Assemblée nationale
Déposé sur le texte « Projet de loi de programmation pour la refondation de Mayotte »
Yoann Gillet (RN)
Déposé le 18 juin 2025
Texte n° 1573
Article 1er
Nos règles automatiques n'ont pas pu classer la portée de cet amendement. Cela ne préjuge en rien de son importance.
L’académie de Mayotte accueille aujourd’hui environ 115 000 élèves, soit davantage que dans des territoires tels que la Corse ou la Martinique, alors même que l’île présente une superficie et des ressources bien moindres. Parmi ces élèves, 54 000 sont scolarisés dans le second degré, un chiffre en constante augmentation en raison d’une croissance démographique soutenue.

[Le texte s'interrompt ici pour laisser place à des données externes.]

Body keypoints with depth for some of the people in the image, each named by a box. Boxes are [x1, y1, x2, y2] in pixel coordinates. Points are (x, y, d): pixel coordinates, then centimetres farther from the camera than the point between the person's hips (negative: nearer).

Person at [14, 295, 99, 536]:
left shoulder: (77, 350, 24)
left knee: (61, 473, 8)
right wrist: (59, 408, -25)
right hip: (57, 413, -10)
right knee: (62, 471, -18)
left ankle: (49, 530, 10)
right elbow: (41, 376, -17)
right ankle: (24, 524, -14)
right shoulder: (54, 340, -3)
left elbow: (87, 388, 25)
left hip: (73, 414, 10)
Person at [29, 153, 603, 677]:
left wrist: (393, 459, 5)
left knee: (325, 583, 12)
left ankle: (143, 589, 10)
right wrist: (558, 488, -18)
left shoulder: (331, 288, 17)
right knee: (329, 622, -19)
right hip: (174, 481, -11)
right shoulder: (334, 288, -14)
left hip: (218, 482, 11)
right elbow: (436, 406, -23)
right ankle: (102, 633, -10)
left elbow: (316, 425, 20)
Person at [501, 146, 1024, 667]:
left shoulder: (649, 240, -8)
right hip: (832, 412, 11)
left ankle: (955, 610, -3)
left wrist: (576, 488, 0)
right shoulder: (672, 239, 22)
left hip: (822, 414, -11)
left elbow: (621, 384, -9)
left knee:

D’après les estimations de la préfecture de Mayotte, entre 1 000 et 1 200 classes supplémentaires devront être ouvertes d’ici à 2030 pour faire face à cette croissance. Cette situation génère un profond sentiment d’injustice parmi les Mahorais, qui constatent que les moyens publics déployés pour l’éducation profitent en priorité à des enfants issus de familles en situation irrégulière, au détriment des jeunes Mahorais eux-mêmes. Le droit à l’éducation se heurte ici aux limites matérielles du territoire, qui n’est plus en mesure de garantir un accueil digne et équitable pour tous les élèves. Dans ce contexte, cet amendement vise à instaurer un moratoire sur la prise en charge par l’école publique des enfants étrangers dont les parents sont en situation irrégulière, dans l’objectif de permettre un redressement durable du système éducatif local. Cette mesure de bon sens est la condition préalable à toute politique éducative efficace à Mayotte. Sans une régulation de cette pression migratoire, aucun plan de rattrapage, aucune ambition éducative, ne pourra aboutir.
Après l’alinéa 172, insérer l’alinéa suivant : « L’engagement structurant de l’État consiste également à mettre en place un moratoire sur la prise en charge par l’école publique des enfants dont les parents sont en situation irrégulière. »
La modification n’est pas retrouvée dans la dernière version disponible.